I don't understand why 'sympathy' and 'excuses' is in the same context. Do you think that those who want sympathy are weak somehow?

I think that sympathy is difficult to understand for those that have suffered emotional abuse, at least it's that way for me, I have negative connotations with the word 'sympathy' because has been used against me in the past. People have used their apparent need for sympathy to manipulate me.

I guess I feel like sympathy is something that should be given freely, but when someone is trying too hard to elicit sympathy from me then it sets off warning bells in my head, and I fear that I am at risk of being manipulative. For some reason, I don't have that fear so much with empathy. I might think about that more.

Edit: I have found that this website is mostly full of very genuine people so it's not been a worry here.
 
Perhaps the difference in definition is important to understanding how we feel about others emotional situations.

Sympathy is to feel pity and sorrow for another. Whereas empathy is to feel what they must be feeling.

I might feel pity or sorrow for somebody's loss, if a loved one has died.
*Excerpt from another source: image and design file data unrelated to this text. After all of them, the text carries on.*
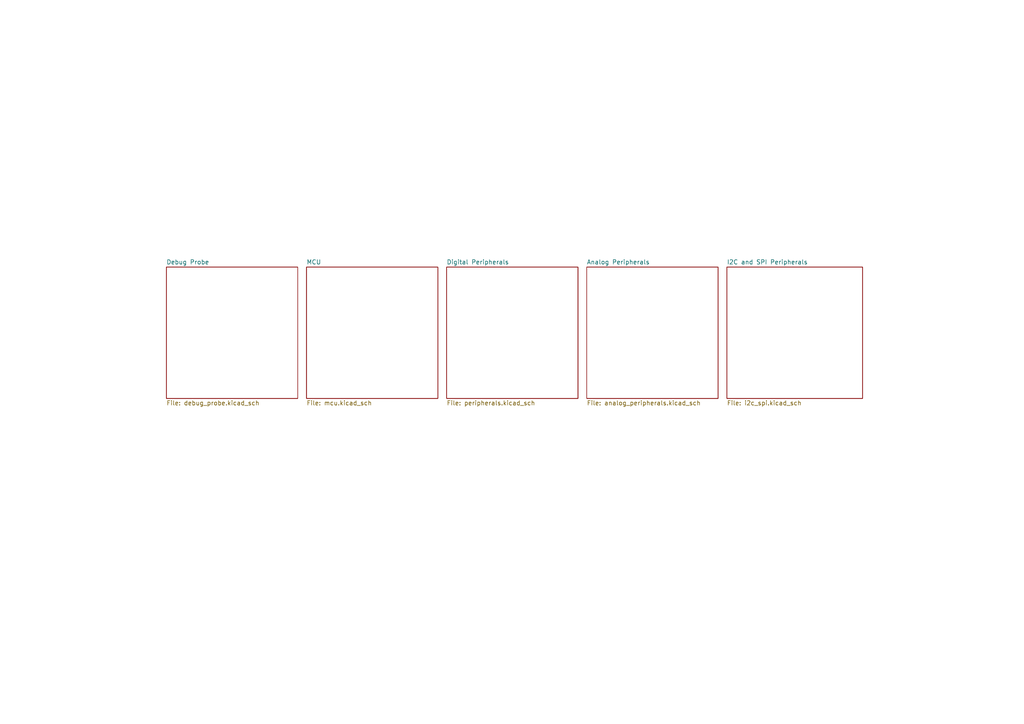
<source format=kicad_sch>
(kicad_sch
	(version 20250114)
	(generator "eeschema")
	(generator_version "9.0")
	(uuid "308cd3d6-c3d9-49fe-9127-06fda61df52b")
	(paper "A4")
	(title_block
		(title "EcoBoard")
		(company "EcoEnterprise")
	)
	(lib_symbols)
	(sheet
		(at 129.54 77.47)
		(size 38.1 38.1)
		(exclude_from_sim no)
		(in_bom yes)
		(on_board yes)
		(dnp no)
		(fields_autoplaced yes)
		(stroke
			(width 0.1524)
			(type solid)
		)
		(fill
			(color 0 0 0 0.0000)
		)
		(uuid "146c382c-2a6c-4a12-90a2-a26f2a1dd60b")
		(property "Sheetname" "Digital Peripherals"
			(at 129.54 76.7584 0)
			(effects
				(font
					(size 1.27 1.27)
				)
				(justify left bottom)
			)
		)
		(property "Sheetfile" "peripherals.kicad_sch"
			(at 129.54 116.1546 0)
			(effects
				(font
					(size 1.27 1.27)
				)
				(justify left top)
			)
		)
		(instances
			(project "eco_devkit"
				(path "/308cd3d6-c3d9-49fe-9127-06fda61df52b"
					(page "4")
				)
			)
		)
	)
	(sheet
		(at 210.82 77.47)
		(size 39.37 38.1)
		(exclude_from_sim no)
		(in_bom yes)
		(on_board yes)
		(dnp no)
		(fields_autoplaced yes)
		(stroke
			(width 0.1524)
			(type solid)
		)
		(fill
			(color 0 0 0 0.0000)
		)
		(uuid "18936539-b78a-4a13-b6a3-f93843840718")
		(property "Sheetname" "I2C and SPI Peripherals"
			(at 210.82 76.7584 0)
			(effects
				(font
					(size 1.27 1.27)
				)
				(justify left bottom)
			)
		)
		(property "Sheetfile" "i2c_spi.kicad_sch"
			(at 210.82 116.1546 0)
			(effects
				(font
					(size 1.27 1.27)
				)
				(justify left top)
			)
		)
		(instances
			(project "eco_devkit"
				(path "/308cd3d6-c3d9-49fe-9127-06fda61df52b"
					(page "6")
				)
			)
		)
	)
	(sheet
		(at 170.18 77.47)
		(size 38.1 38.1)
		(exclude_from_sim no)
		(in_bom yes)
		(on_board yes)
		(dnp no)
		(fields_autoplaced yes)
		(stroke
			(width 0.1524)
			(type solid)
		)
		(fill
			(color 0 0 0 0.0000)
		)
		(uuid "a3f9a86b-c305-4ba8-be31-b3cd3a950ab4")
		(property "Sheetname" "Analog Peripherals"
			(at 170.18 76.7584 0)
			(effects
				(font
					(size 1.27 1.27)
				)
				(justify left bottom)
			)
		)
		(property "Sheetfile" "analog_peripherals.kicad_sch"
			(at 170.18 116.1546 0)
			(effects
				(font
					(size 1.27 1.27)
				)
				(justify left top)
			)
		)
		(instances
			(project "eco_devkit"
				(path "/308cd3d6-c3d9-49fe-9127-06fda61df52b"
					(page "5")
				)
			)
		)
	)
	(sheet
		(at 88.9 77.47)
		(size 38.1 38.1)
		(exclude_from_sim no)
		(in_bom yes)
		(on_board yes)
		(dnp no)
		(fields_autoplaced yes)
		(stroke
			(width 0.1524)
			(type solid)
		)
		(fill
			(color 0 0 0 0.0000)
		)
		(uuid "c5de08d4-6dd7-45aa-a926-c80cdd2f363a")
		(property "Sheetname" "MCU"
			(at 88.9 76.7584 0)
			(effects
				(font
					(size 1.27 1.27)
				)
				(justify left bottom)
			)
		)
		(property "Sheetfile" "mcu.kicad_sch"
			(at 88.9 116.1546 0)
			(effects
				(font
					(size 1.27 1.27)
				)
				(justify left top)
			)
		)
		(instances
			(project "eco_devkit"
				(path "/308cd3d6-c3d9-49fe-9127-06fda61df52b"
					(page "3")
				)
			)
		)
	)
	(sheet
		(at 48.26 77.47)
		(size 38.1 38.1)
		(exclude_from_sim no)
		(in_bom yes)
		(on_board yes)
		(dnp no)
		(fields_autoplaced yes)
		(stroke
			(width 0.1524)
			(type solid)
		)
		(fill
			(color 0 0 0 0.0000)
		)
		(uuid "c6fed0ca-04fe-4a1a-8542-8833eebee5d1")
		(property "Sheetname" "Debug Probe"
			(at 48.26 76.7584 0)
			(effects
				(font
					(size 1.27 1.27)
				)
				(justify left bottom)
			)
		)
		(property "Sheetfile" "debug_probe.kicad_sch"
			(at 48.26 116.1546 0)
			(effects
				(font
					(size 1.27 1.27)
				)
				(justify left top)
			)
		)
		(instances
			(project "eco_devkit"
				(path "/308cd3d6-c3d9-49fe-9127-06fda61df52b"
					(page "6")
				)
			)
		)
	)
	(sheet_instances
		(path "/"
			(page "1")
		)
	)
	(embedded_fonts no)
)

</source>
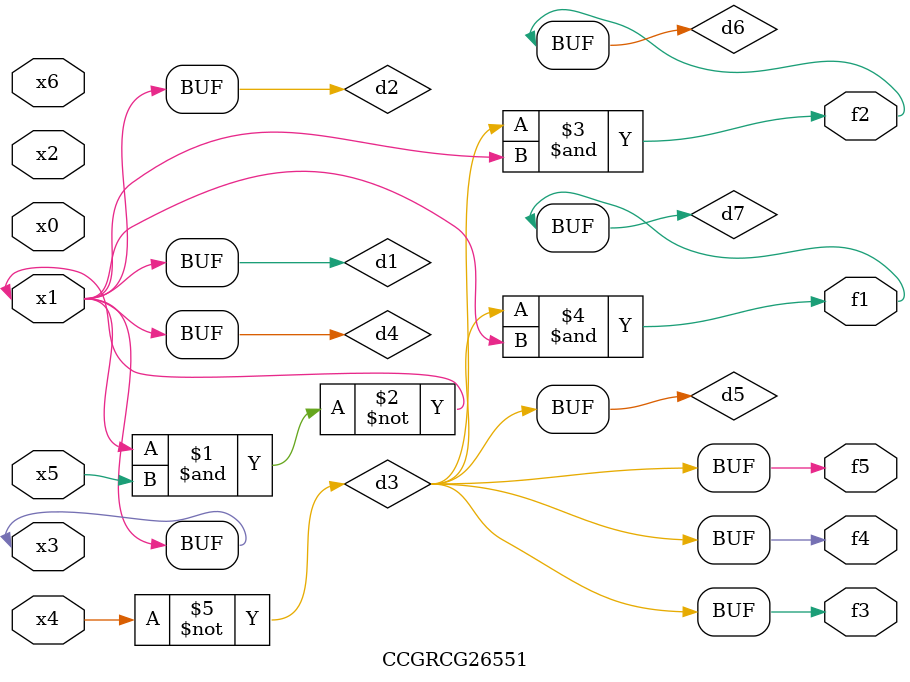
<source format=v>
module CCGRCG26551(
	input x0, x1, x2, x3, x4, x5, x6,
	output f1, f2, f3, f4, f5
);

	wire d1, d2, d3, d4, d5, d6, d7;

	buf (d1, x1, x3);
	nand (d2, x1, x5);
	not (d3, x4);
	buf (d4, d1, d2);
	buf (d5, d3);
	and (d6, d3, d4);
	and (d7, d3, d4);
	assign f1 = d7;
	assign f2 = d6;
	assign f3 = d5;
	assign f4 = d5;
	assign f5 = d5;
endmodule

</source>
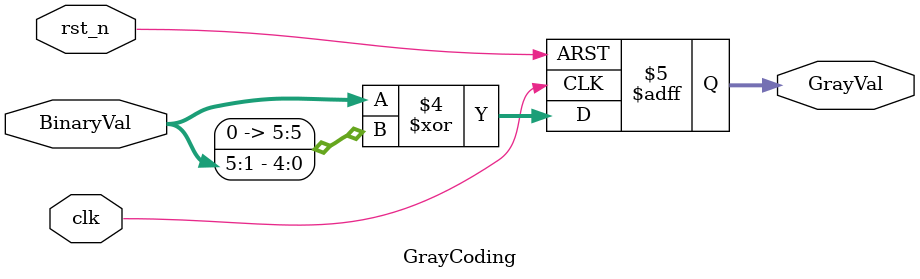
<source format=v>
module GrayCoding #(parameter ADDR_WIDTH = 5)(
	input                      clk,
	input                      rst_n,
	input       [ADDR_WIDTH:0] BinaryVal,
	output reg  [ADDR_WIDTH:0] GrayVal
);

 
always @(negedge rst_n or posedge clk) begin
     if (~rst_n) begin
        GrayVal <= 0;
    end
    else begin
            GrayVal <= BinaryVal ^ (BinaryVal >> 1);
    end
end

//   genvar i;
//   assign GrayVal [ADDR_WIDTH] = BinaryVal [ADDR_WIDTH];
//   
//   generate 
//   for (i = ADDR_WIDTH-1; i>=0 ; i = i - 1) begin
//       assign GrayVal [i] = BinaryVal[i]^BinaryVal[i+1];
//   end
//   endgenerate 
   
	
endmodule : GrayCoding

</source>
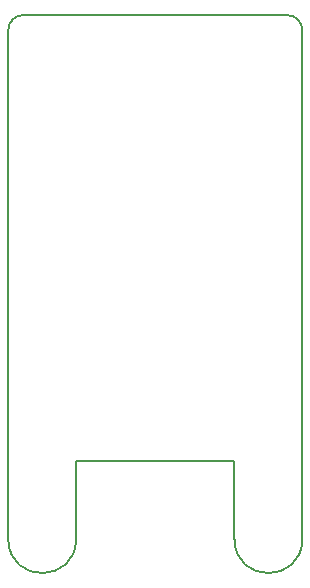
<source format=gbr>
G04 #@! TF.FileFunction,Profile,NP*
%FSLAX46Y46*%
G04 Gerber Fmt 4.6, Leading zero omitted, Abs format (unit mm)*
G04 Created by KiCad (PCBNEW 4.0.7) date 03/27/18 18:56:06*
%MOMM*%
%LPD*%
G01*
G04 APERTURE LIST*
%ADD10C,0.100000*%
%ADD11C,0.150000*%
G04 APERTURE END LIST*
D10*
D11*
X117729000Y-23749000D02*
X117729000Y-66929000D01*
X141351000Y-22479000D02*
X118999000Y-22479000D01*
X142621000Y-23749000D02*
X142621000Y-66929000D01*
X142621000Y-23749000D02*
G75*
G03X141351000Y-22479000I-1270000J0D01*
G01*
X118999000Y-22479000D02*
G75*
G03X117729000Y-23749000I0J-1270000D01*
G01*
X136880600Y-60198000D02*
X123469400Y-60198000D01*
X136880600Y-66852800D02*
X136880600Y-60198000D01*
X123469400Y-66852800D02*
X123469400Y-60198000D01*
X136880600Y-66852800D02*
G75*
G03X142621000Y-66852800I2870200J0D01*
G01*
X117730011Y-66928973D02*
G75*
G03X123469400Y-66852800I2869189J76173D01*
G01*
M02*

</source>
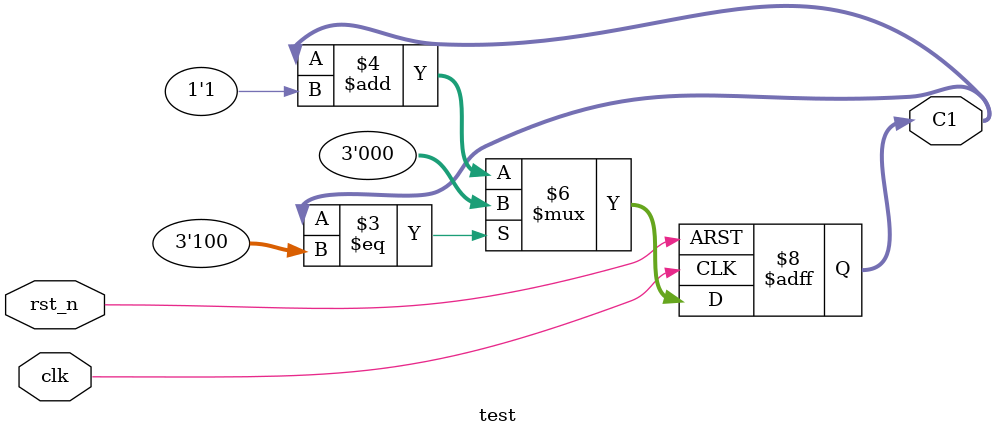
<source format=v>
module test(
    clk,
    rst_n,
    C1
);
    input clk;
    input rst_n;
    output [2:0]C1;
    reg [2:0]C1;

    always@(posedge clk or negedge rst_n)
    if(!rst_n)
        C1<= 0;
    else if(C1 ==4)
        C1<=0;
    else C1 <=C1+1'b1;
endmodule
</source>
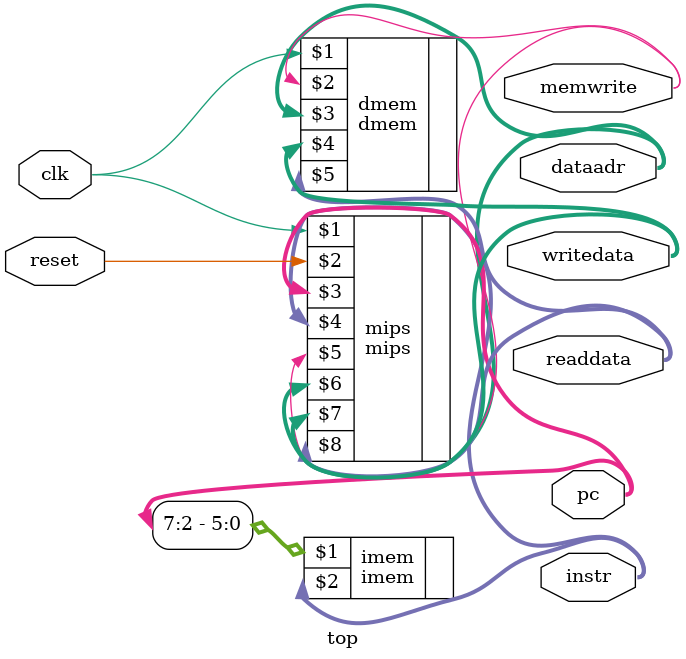
<source format=sv>

module top(input  logic        clk, reset, 
           output logic [31:0] writedata, dataadr, 
           output logic        memwrite,
	   output logic [31:0] pc, instr, readdata);

  //logic [31:0] pc, instr, readdata;
  
  // instantiate processor and memories

  mips mips(clk, reset, pc, instr, memwrite, dataadr, writedata, readdata);

  imem imem(pc[7:2], instr);

  dmem dmem(clk, memwrite, dataadr, writedata, readdata);

endmodule


</source>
But I would feel empathy for somebody trying to get through life's problems.

On the other hand, perhaps those who shout the loudest and seem to have little to complain about, or those who aren't trying to get through a problem at all, are perhaps showing self-pity or an expectation of pity. That situation is nothing to do with empathy at all.

I've also seen tears switched on like a tap, in order to manipulate others. Or bitching groups created through mutual self pity (especially when it comes to people bitching about their relationships).

But on the other hand, I don't get why the small stresses just need a hug to get over, like when someone is having a bad day at work. But I think that's normal and not self-pitying, it's just a way that normal people interact.